Auch das Projekt „Märchenland” hat sie in die Einrichtung geholt und möchte es langfristig etablieren. Denn es geht nicht nur um einzelne Besuche durch Profis: Bei zwei Fortbildungstagen lassen sich sieben Betreuungsassistenten und Ehrenamtliche zu Märchenvorlesern fortbilden. Mehrere Krankenkassen unterstützen das Projekt finanziell.

„Märchen frei zu erzählen wie Julia von Maydell, ist natürlich wahnsinnig toll, aber das kann nicht jeder”, sagt Kühbauch. Materialien sollen dabei unterstützen, das Vorlesen zu gestalten: Von einer Glocke über Ausmalbilder bis zu Märchen zum Abspielen ist jede Menge vorhanden.

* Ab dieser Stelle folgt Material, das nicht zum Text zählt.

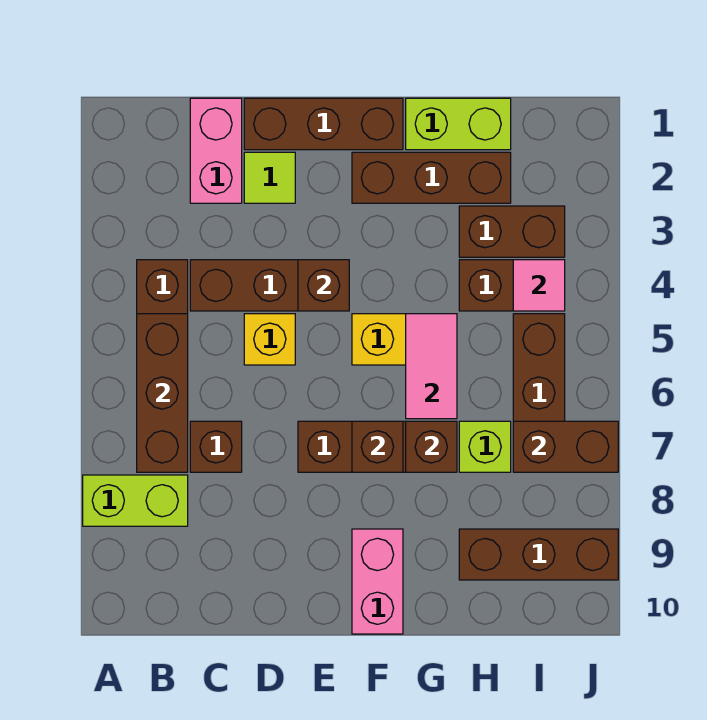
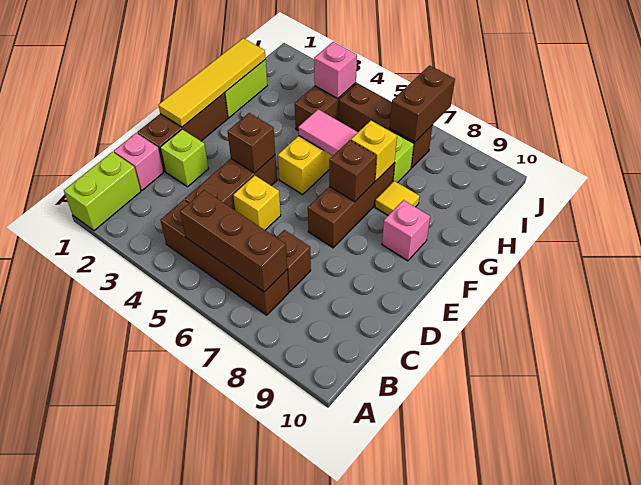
lime brick A8:B8 level 1 -> lime brick A1:B1 level 1
pink brick C1:C2 level 1 -> pink brick C1 level 1
lime tile D2 level 1 -> lime brick D2 level 1
none -> yellow tile E1:H1 level 2
brown brick F2:H2 level 1 -> none
pink brick F9:F10 level 1 -> pink brick F9 level 1
brown brick G7 level 2 -> yellow brick G7 level 2
none -> yellow tile G8 level 1
brown brick H3:I3 level 1 -> none
brown brick H9:J9 level 1 -> none
pink tile I4 level 2 -> pink brick I4 level 2

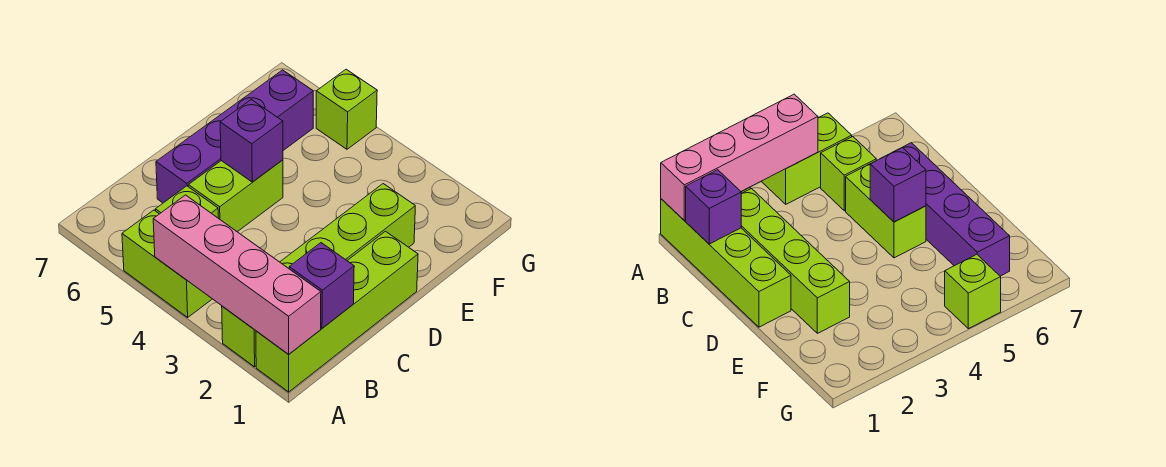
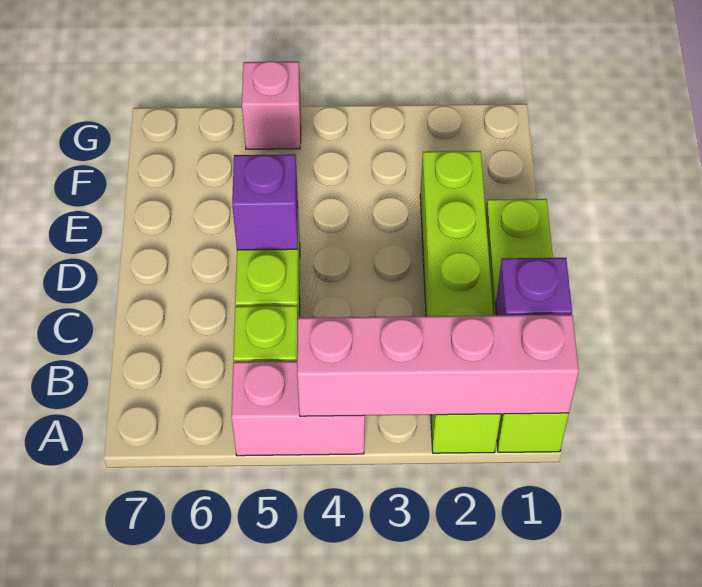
lime brick A4:A5 level 1 -> pink brick A4:A5 level 1
purple brick C6:F6 level 1 -> none
lime brick G5 level 1 -> pink brick G5 level 1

Erinnerungen an die Kindheit der eigenen Kinder

Hilde Denkewitz ist zwar nicht dement, trotzdem schätzt sie die Abwechslung, die Märchen in ihren Alltag bringen. „Das lässt mich an die Kindheit meiner Kinder zurückdenken, obwohl auch die schon lange her ist”, sagt die 87-Jährige. Etliche Märchen habe sie ihren vier Kindern vorgelesen. Die von Julia von Maydell waren selbstverständlich auch dabei.

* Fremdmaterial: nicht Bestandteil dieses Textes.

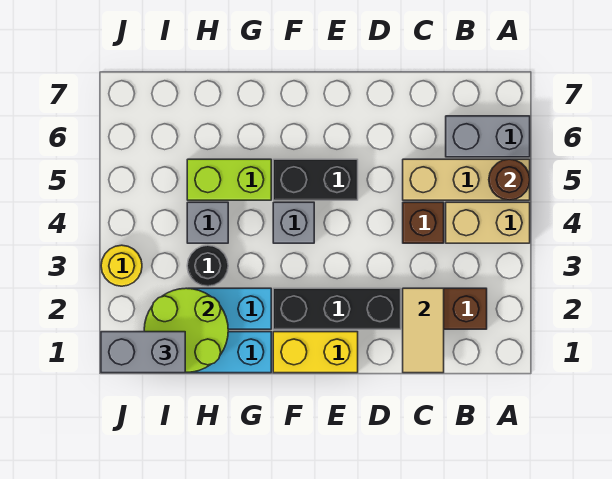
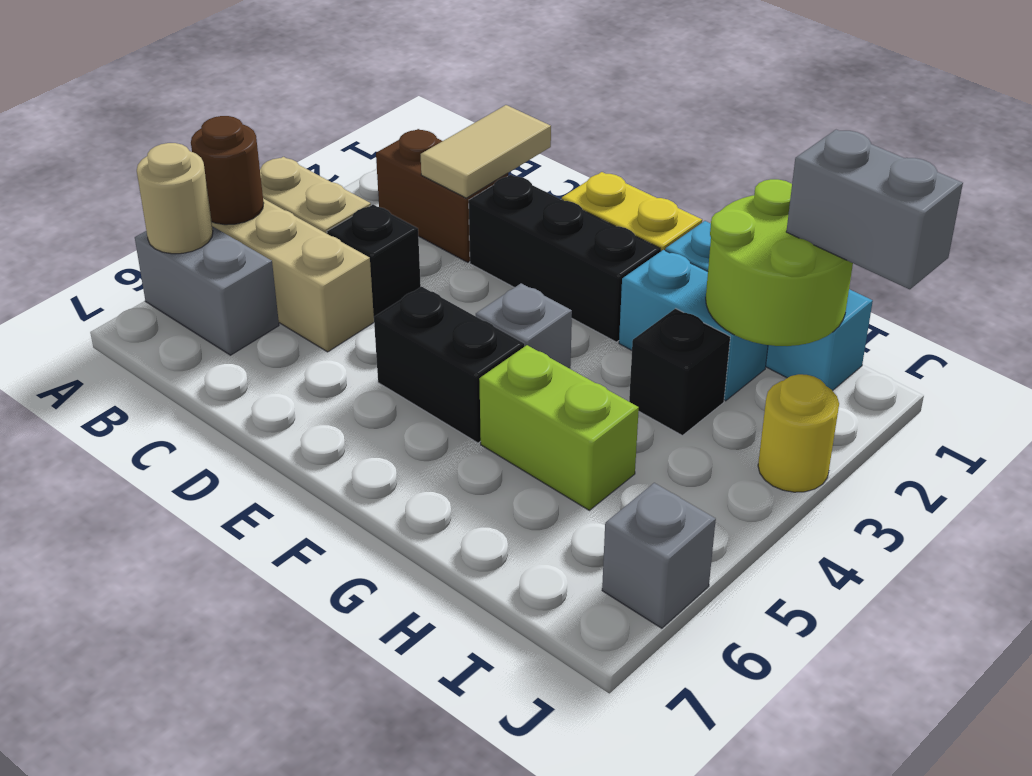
none -> tan round brick A6 level 2
brown brick C4 level 1 -> black brick C4 level 1
black round brick H3 level 1 -> black brick H3 level 1
grey brick H4 level 1 -> grey brick J6 level 1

Hilde Denkewitz schätzt die Abwechslung, die Märchen in den Alltag im Seniorenzentrum bringen. Die Märchen, die Julia von Maydell vorgetragen hat, kannte sie selbstverständlich alle.

Von Maydell ist inzwischen beim garstigen Frosch angekommen, der der jungen Prinzessin hilft – und sie dann zuhause heimsucht. Als sie ihn vor lauter Frust gegen eine Wand wirft, verwandelt er sich in einen Prinzen. Und wenn sie nicht gestorben sind, „dann leben sie noch heute”, stimmen die Senioren ein.

„Aller guten Dinge sind drei und die Märchenstunde ist vorbei“

„Mit Märchen können wir ans Langzeitgedächtnis andocken, auf das Demenzerkrankte lange zurückgreifen können”, erklärt von Maydell den Grundgedanken des Projekts. „Ich fange mit einem langen Märchen an und schaue dann, ob noch etwas geht – ich will die Menschen ja nicht überfordern.”

In Waldkraiburg hat sie ein gutes Gefühl und holt daher nach der goldenen Kugel einen kleinen silbernen Topf aus ihrem Koffer. Gleich zwei Geschichten lassen sich damit erzählen: „Der süße Brei” und das Lied „Wenn der Topf aber nun ein Loch hat …”. Einzelne stimmen in ihren Gesang ein. Am Ende sagt sie: „Aller guten Dinge sind drei und die Märchenstunde ist jetzt vorbei.” Ihre Zuhörerinnen und Zuhörer belohnen das mit kräftigem Applaus.

Die Reaktionen der Senioren überraschen

„Die meisten Menschen verbinden Märchen mit positiven Erinnerungen”, sagt von Maydell. Das belegt auch die Studie „Es war einmal … Märchen und Demenz“, die von einer Steigerung der Lebensqualität von Menschen mit Demenz, aber auch einem positiven Erlebnis in einer gemischten Gruppe spricht. Zuhörerin Ingrid Haller, selbst nicht dement, bestätigt das. Sie freut sich darauf, künftig weitere Märchen zu hören. „Früher hat mir meine Mutter Märchen erzählt, später habe ich sie meinem Sohn vorgelesen.”

Zuhörerin Ingrid Haller (87) hat zwar keine Demenz, trotzdem freut sie sich darauf, künftig noch weitere Märchen zu hören. Sie erinnern die Seniorin an früher, als ihre Mutter ihr Märchen erzählt hat.

Von Maydell packt ihren Märchenkoffer zusammen und geht noch einmal durch die Reihen, um sich zu verabschieden. „Du machst das so toll”, sagt ein älterer Herr im Rollstuhl und gibt ihr dabei die Hand. Als eine Pflegerin ihn zurück in sein Zimmer begleitet, sagt Sozialdienstleiterin Kühbauch: „Mich hat das überrascht, dass er alles voll wahrgenommen und sie direkt angesprochen hat.” Der Herr hat eine schwere Form von Demenz, aber an diesem Tag sei er verhältnismäßig ruhig gewesen.